▶ _TASK GOAL_
Every line below that includes the word "詳細はお問い合わせください" needs to be copied.

Saved data entries:
☆ ☆ ☆ ☆ ☆ ☆ ☆
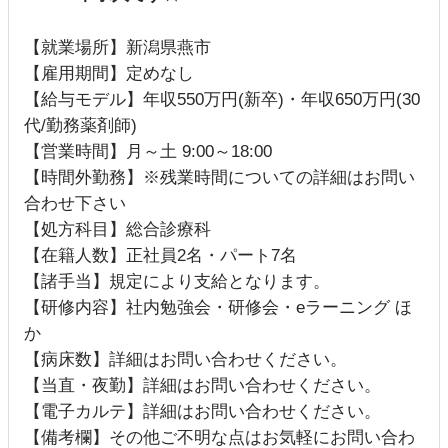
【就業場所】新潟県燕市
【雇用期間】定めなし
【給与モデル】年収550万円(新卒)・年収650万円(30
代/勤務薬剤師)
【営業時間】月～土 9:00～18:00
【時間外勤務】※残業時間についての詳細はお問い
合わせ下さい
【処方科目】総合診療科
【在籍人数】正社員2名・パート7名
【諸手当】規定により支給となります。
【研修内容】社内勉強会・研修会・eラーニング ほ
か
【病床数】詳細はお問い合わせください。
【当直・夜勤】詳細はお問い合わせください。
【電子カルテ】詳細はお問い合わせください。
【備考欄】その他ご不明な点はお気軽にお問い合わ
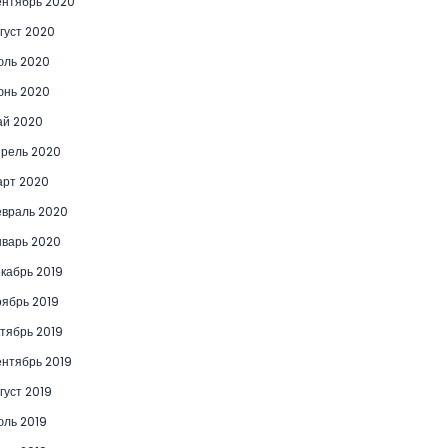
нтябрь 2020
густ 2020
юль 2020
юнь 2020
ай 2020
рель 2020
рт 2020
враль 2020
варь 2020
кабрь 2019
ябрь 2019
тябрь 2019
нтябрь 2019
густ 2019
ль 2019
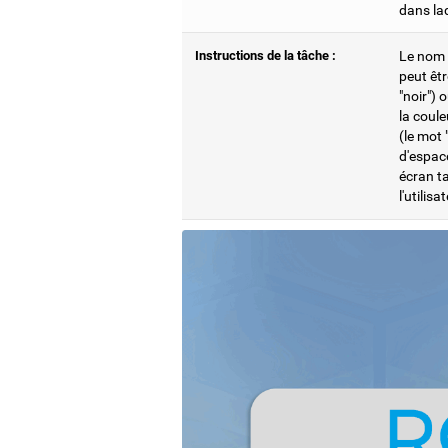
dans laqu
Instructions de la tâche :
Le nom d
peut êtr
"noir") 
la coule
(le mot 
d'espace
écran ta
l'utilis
☆ ☆ ☆ ☆ ☆ ☆ ☆
▶ _SOLUTION TO THE PROBLEM_
【病床数】詳細はお問い合わせください。
【当直・夜勤】詳細はお問い合わせください。
【電子カルテ】詳細はお問い合わせください。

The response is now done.